Hablemos ahora constructivamente de propósitos sociales. San Agustín escribió que puede que tengamos muchas reglas, pero no leyes justas. Rousseau varios siglos e Ilustración mediante, nos vino a decir lo mismo, llevándonos al debate entre la moral y el derecho. Pero ya los antigüos griegos debatían si era justo violar una ley injusta, ahí está Sófocles y su Antígona. O la misma Biblia, donde nadie se justifica por cumplir la ley; solo el amor nos vuelve justos y plenamente humanos (Lucas 7:36-8, 3). Todo esto enlaza

con la objeción de conciencia y con la desobediencia civil de las que tanto escribió Rawls.

¿La moral por encima de las leyes? ¿La justicia por encima de las leyes? ¿Las leyes por encima de ambas? Su Señoría también elude la corrección y aplica su ley moral convencida de que debe hacer lo que hace (así, mediáticamente) en su particular compromiso con la justicia.

Pero no es la única. Porque también hay otros servidores públicos que, no siendo jueces y (parece que) también guiados por unas convicciones morales y persiguiendo un (mal) entendido beneficio comunitario, actuaron (presuntamente, siempre presuntamente) a soslayo de la ley, o dentro de otra ley, o dentro de su ley, y se enfrentan a reproches, inclusive penales, por moverse a contracorriente.

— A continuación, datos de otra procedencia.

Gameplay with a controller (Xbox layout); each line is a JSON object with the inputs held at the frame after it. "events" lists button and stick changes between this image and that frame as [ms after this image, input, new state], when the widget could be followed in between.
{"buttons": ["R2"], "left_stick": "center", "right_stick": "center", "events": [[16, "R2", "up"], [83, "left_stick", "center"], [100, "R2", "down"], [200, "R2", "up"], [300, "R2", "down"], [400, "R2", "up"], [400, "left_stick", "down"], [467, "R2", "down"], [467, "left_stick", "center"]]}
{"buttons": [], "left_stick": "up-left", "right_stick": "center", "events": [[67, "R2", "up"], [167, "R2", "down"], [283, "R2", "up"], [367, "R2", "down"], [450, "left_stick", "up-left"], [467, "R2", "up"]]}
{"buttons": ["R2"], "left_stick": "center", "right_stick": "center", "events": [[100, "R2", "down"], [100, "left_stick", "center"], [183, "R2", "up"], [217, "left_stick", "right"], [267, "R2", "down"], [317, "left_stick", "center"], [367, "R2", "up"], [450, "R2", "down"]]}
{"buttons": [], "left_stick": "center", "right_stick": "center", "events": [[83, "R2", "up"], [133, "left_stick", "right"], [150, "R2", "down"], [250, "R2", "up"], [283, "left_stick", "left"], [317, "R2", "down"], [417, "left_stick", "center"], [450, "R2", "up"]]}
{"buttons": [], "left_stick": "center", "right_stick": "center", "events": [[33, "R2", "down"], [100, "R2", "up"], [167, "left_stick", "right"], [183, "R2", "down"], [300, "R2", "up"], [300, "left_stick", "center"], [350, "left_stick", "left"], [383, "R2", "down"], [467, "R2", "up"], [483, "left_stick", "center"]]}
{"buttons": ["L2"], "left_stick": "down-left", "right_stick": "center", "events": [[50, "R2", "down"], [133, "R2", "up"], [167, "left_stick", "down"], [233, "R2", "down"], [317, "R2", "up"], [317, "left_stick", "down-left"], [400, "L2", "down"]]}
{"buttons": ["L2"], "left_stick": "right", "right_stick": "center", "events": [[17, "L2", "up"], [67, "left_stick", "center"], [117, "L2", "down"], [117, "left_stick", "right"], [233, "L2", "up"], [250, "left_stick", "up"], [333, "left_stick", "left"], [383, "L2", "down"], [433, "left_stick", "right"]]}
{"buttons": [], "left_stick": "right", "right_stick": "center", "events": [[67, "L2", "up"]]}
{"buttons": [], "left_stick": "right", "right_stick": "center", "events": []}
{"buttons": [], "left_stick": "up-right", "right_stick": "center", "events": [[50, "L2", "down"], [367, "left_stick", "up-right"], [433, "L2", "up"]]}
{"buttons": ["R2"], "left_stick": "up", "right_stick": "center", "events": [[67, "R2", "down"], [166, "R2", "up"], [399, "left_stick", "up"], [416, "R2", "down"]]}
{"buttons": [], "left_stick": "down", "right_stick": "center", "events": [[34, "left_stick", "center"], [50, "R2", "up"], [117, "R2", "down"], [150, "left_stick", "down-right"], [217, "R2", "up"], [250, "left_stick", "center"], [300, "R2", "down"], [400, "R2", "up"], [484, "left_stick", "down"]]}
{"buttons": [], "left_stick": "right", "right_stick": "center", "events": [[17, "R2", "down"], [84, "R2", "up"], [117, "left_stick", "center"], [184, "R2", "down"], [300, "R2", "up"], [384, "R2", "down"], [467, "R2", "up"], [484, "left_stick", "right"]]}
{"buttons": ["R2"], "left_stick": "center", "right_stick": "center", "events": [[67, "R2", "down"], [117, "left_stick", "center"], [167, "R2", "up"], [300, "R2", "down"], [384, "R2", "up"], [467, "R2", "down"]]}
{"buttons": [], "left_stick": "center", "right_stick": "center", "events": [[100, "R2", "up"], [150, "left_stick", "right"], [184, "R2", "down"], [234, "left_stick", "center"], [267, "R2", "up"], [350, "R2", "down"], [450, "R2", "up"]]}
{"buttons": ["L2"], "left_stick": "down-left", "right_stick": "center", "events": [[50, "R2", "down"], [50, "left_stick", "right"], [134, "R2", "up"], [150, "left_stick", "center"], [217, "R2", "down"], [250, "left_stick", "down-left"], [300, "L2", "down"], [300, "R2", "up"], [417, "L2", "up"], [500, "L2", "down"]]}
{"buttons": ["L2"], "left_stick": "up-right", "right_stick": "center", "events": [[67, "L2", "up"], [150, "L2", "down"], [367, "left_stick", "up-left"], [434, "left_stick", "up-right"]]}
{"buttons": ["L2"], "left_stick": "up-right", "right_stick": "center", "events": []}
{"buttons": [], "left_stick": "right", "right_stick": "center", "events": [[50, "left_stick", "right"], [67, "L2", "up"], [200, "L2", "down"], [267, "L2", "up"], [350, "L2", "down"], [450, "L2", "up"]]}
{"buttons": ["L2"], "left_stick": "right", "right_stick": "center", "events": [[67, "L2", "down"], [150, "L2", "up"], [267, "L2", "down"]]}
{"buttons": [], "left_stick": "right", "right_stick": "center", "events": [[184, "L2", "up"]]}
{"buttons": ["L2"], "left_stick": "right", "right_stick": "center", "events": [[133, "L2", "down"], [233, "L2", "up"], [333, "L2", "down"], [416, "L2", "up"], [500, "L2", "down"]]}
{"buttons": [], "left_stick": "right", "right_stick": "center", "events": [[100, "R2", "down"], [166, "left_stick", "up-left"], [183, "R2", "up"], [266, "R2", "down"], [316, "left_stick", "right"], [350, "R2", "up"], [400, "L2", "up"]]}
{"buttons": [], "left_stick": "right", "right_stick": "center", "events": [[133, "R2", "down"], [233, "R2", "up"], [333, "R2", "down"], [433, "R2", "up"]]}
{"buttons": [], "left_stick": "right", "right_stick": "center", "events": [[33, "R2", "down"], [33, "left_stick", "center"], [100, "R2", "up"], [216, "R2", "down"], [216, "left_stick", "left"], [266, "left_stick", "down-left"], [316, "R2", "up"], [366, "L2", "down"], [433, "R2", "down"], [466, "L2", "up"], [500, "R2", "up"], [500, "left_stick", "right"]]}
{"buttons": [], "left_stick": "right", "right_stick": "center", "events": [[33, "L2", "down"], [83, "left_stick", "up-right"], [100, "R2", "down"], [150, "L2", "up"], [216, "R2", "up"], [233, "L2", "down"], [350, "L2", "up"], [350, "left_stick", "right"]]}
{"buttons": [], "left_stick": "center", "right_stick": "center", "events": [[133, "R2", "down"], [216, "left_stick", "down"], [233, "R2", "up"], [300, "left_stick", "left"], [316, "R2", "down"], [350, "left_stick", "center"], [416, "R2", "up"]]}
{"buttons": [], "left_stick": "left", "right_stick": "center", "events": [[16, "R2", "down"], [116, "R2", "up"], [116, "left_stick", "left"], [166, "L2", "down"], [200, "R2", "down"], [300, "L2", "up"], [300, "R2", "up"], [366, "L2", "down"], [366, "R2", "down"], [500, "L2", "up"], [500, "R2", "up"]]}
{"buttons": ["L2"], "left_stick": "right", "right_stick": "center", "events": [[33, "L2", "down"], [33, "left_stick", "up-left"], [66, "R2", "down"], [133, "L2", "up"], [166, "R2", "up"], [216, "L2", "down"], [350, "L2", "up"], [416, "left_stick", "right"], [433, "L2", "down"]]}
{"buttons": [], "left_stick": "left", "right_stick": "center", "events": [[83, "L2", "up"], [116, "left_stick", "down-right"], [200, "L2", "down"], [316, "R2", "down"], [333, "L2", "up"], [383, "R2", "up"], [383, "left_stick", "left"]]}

Precisamente porque el sistema piensa que la implicación pública en los problemas de la vida buena es una transgresión cívica cuando se antepone la comunidad al derecho en aquellos casos en los que la ley no se acomoda al “deber ser” de la justicia. Y no nos vamos a poner de acuerdo ahora, a propósito de los ERE y después de tres milenios discutiendo. Jueces y acusados, acusados y jueces, enfrentados en un paralelo ejercicio de sus virtudes cívicas.